Clues to Animal Phylogeny.

  1. Taxonomists rely mainly on comparative anatomy and embryology to reconstruct animal phylogeny.
  2. Eumetazoa (all animals except sponges) diverged early into two major branches, the Radiata (radial symmetry) and the Bilateria (bilateral symmetry). Members of the branch Radiata are the jellyfish and their relatives, sedentary (polyp) and planktonic (medusa) forms with radial symmetry. Members of the branch Bilateria are characterized by bilateral symmetry and cephalization (a head with cluster of sensory organs)
  3. Bilateral animals develop from embryos constructed of three concentric primary germ(inal) layers: an inner endoderm, an outer ectoderm, and a middle mesoderm.
  4. The body plan of Bilatria is either solid, as in the acoelomates, or has a digestive tube separated from the outer body wall by a cavity (the coelom). In pseudocoelomates, the cavity is incompletely lined by embryonic mesoderm. Coelomates have a true coelom, a body cavity lined by mesoderm and attached on either end by mesentery tissue.
  5. Based on features of embryonic development, coelomate phyla are divided into two main groups: the protostomes, comprising the annelids, mollusks, and arthropods; and the deuterostomes, consisting of the lophophorate animals, echinoderms, and chordates.


Parazoa (Phylum Porifera)


  1. The least complex animals are the sponges, which lack tissues, such as muscles and most organs. The body is a sac perforated with holes


  2. Sponges filter-feed by drawing water through pores into a central cavity, the spongocoel, and out an osculum. Lining the inside of the sponge body are choanocytes with are flagellated cells with a membranous collar around the base of the flagellum.


Eumetazoa: Radiata


  1. Phylum Cnidaria (nydaria) consists of primarily marine carnivores possessing tentacles armed with stinging cnidocytes (each containing stinging capsules called nematocysts) that aid in defense and the capture of prey. The simple, radial body exists as a sessile polyp or a floating medusa (or both) organized around a central opening which serves as both a mouth and anus.

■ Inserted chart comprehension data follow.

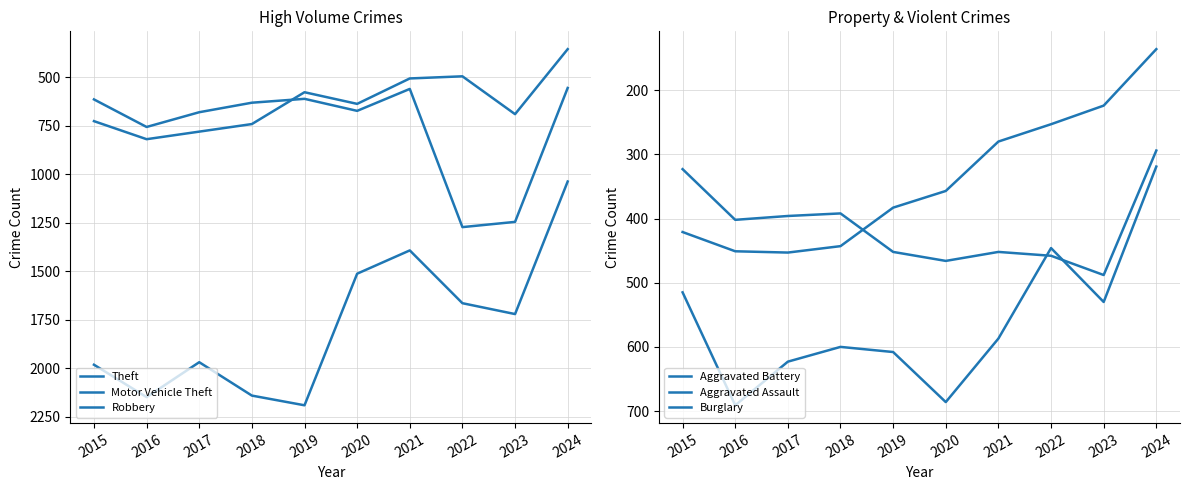

Is this an area chart (filled region under the line)?

No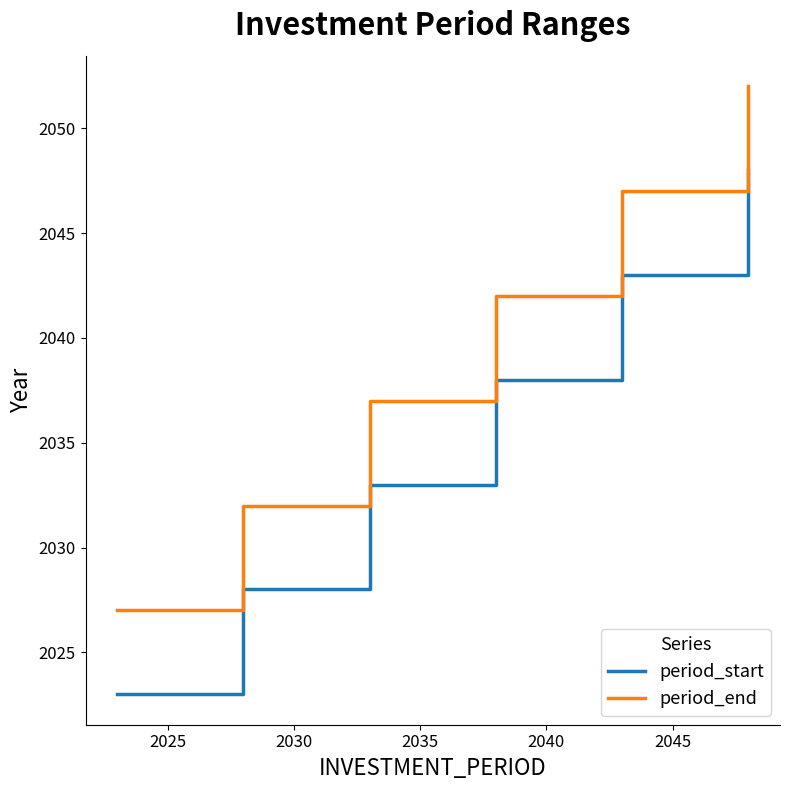

What is the minimum value shown in the chart?

2023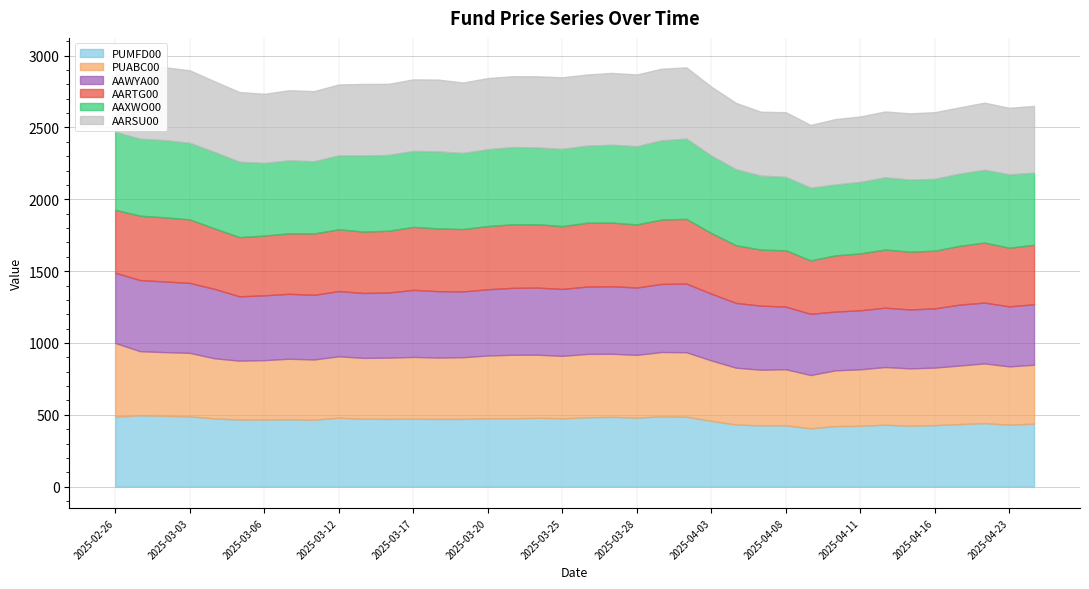

At which label does PUABC00 first exceed 423?

2025-02-26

  2. Phylum Ctenophora, the comb jellies, are transparent animals whose locomotion depends on eight rows of cilia

Bilatria: Acoelomates


  1. Phylum Platyhelminthes, the flatworms, are the simplest members of Bilatria. Ribbonlike animals with a single opening to their gastrovascular cavities. Representatives of the 4 classes include planaria, free-living heterotrophs, flukes, parasites in animals, and tapeworms (Cestoda) parasites with a headlike scolex connected to a ribbon of detachable units of sex organs called proglottids.


  2. The proboscis worms of the phylum Nemertea are named for the retractable tube they use for defense and prey capture. This group has a simple circulatory system and a complete digestive tract with both mouth an anus.




  1. Phylum Rotifera is made up of tiny animals possessing a crown of cilia that draws food into the mouth
  2. The roundworms of the phylum Nematoda are among the most numerous animals in both species and individuals. Nematodes have tapered ends. The phylum includes both free-living species and parasites, including the nematode that causes trichinosis.